All of their stories really made me think about how much we can express about ourselves through our hair. It can give away how much of a perfectionist we are, what kind of diet we have, how feminine or masculine we feel, and so so much more.

I started thinking about my own hair story and what I would have written if I had the chance to participate in the book. Here is what I came up with…


My hair is unique to me for several reasons. Probably the most prominent reason is how it is representative of my having albinism. It is the first thing people notice when they see me and by far my most commented-on feature. Because of the Albinism, my hair has no pigment or melanin. These are the things in our skin and hair that typically cause color. So because I don’t have them, my hair is effectively “translucent” or “white”.

I remember when I was in seventh grade and the teacher had instructed us to put one of our hairs under the microscope. Everyone else’s looked cool and hair-like but mine looked like a giant half cooked spaghetti noodle. It was almost see through.
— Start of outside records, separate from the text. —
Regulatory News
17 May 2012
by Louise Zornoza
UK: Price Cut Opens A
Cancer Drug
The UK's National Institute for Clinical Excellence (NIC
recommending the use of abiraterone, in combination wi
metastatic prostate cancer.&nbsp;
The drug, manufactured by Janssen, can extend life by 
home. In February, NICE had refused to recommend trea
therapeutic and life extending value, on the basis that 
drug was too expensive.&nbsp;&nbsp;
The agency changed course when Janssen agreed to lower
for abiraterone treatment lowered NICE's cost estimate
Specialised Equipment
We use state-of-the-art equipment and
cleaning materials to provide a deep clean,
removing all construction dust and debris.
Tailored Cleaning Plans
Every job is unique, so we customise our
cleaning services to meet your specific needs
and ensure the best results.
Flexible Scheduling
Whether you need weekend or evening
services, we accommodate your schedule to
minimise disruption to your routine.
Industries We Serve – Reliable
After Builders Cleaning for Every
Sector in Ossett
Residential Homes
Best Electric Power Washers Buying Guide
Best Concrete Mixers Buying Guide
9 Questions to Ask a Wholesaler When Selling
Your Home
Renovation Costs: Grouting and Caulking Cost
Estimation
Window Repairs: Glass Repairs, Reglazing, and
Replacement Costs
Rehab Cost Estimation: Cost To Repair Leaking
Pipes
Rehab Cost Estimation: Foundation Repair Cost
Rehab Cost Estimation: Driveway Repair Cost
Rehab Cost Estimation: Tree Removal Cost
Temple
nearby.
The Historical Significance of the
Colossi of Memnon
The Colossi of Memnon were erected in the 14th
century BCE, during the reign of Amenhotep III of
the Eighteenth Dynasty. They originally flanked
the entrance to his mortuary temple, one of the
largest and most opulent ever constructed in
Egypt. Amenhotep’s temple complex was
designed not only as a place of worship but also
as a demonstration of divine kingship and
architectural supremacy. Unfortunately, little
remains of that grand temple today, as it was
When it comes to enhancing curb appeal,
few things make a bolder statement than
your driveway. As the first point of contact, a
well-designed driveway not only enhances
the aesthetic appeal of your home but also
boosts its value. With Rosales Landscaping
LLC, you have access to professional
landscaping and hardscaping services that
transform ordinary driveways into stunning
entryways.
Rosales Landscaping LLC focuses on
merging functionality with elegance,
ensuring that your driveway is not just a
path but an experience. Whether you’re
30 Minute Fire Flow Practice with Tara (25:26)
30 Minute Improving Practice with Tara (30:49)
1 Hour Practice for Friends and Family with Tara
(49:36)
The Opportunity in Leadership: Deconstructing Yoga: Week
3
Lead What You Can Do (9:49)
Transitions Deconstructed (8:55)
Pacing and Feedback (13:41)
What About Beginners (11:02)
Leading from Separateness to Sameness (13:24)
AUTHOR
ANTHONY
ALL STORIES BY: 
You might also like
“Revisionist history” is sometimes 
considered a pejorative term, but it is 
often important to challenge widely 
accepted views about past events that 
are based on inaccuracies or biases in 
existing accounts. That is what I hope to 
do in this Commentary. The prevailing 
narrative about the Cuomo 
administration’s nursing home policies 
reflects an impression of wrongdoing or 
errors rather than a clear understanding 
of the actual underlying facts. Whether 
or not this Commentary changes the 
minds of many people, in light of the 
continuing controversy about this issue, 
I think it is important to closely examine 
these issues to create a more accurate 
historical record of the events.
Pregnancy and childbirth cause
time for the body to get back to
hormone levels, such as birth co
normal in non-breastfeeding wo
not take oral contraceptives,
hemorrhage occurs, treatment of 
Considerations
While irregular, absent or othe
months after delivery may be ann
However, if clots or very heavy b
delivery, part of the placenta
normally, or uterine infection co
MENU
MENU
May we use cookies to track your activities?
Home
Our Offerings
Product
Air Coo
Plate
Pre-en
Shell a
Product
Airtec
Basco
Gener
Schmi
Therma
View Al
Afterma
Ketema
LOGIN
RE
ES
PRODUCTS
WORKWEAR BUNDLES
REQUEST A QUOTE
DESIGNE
This, of course, added to my pre-existing feelings of being different and weird. I always wanted to blend in and look like everyone else did. I was told that I wouldn’t be able to dye my hair because dye needs pigment to latch on to. So, I spent the rest of my school years standing out.

Here is a picture of my hair in its natural and un-dyed state.



Once I was in college, I came across a hair dresser that told me I COULD in fact dye my hair. She said that all she had to do was “fill” it first. She said that it meat she would be putting pigment into my hair for the dye to latch on to or something. I was too excited to listen. Finally! I could stop looking like a human glow stick. Thus, the dying commenced. It was an interesting first experiment. The poor girl dying my hair did her best but she assumed she needed to leave the dye in long to make up for the pigment thing . . . she was wrong. Because she had done the dying job to look like lowlights, the almost black stripes contrasted with my naturally white hair made me look like a zebra. I was too excited that the dye had worked to care what I actually looked like. Unfortunately for you all,  I do not have pictorial evidence of this one but I’m sure you can imagine it.

That was just the beginning of my adventures in hair dye.

Once I got the hang of the timing of the dying process, I began my journey through each hair color group.  I have been blonde, strawberry blonde, red, auburn, brown with blonde highlights, green (not intentional), and purple (also unintentional).

Here are some of the pictures of my various hair states throughout the years.


 blonde with light blonde highlights




 mystery blonde

in regards to the green, I trusted my long and luscious mane to a new and very inexperienced hair dresser at a Hair Cuttery. I’m still not entirely sure what she did wrong but it most definitely left my hair blonde with a greenish tint. I looked like a mermaid or someone who dipped her head in a vat of chlorine. Of course this had to happen the week my now husband proposed to me. So now, when I look at the pictures of the day I got engaged, I have a nice little reminder of that week I spent with green hair.

The purple happened when I discovered purple shampoo for the first time and left it on about 10 minutes longer than I should have.

My journey with my hair has been an interesting one. My hair has been with me through all of the hard times in school, feeling like I was out of place. It has been with me through birthdays, graduations, and weddings. It even got a nasty chop after my first big breakup. It is so much a part of my identity. I have changed it with my moods and the phases of my life.

I have finally reached a point in my life where I am proud of my colorless hair. It is part of what makes me who I am and it is unique. This doesn’t mean I won’t dye it again but it is my hair and I am proud of it.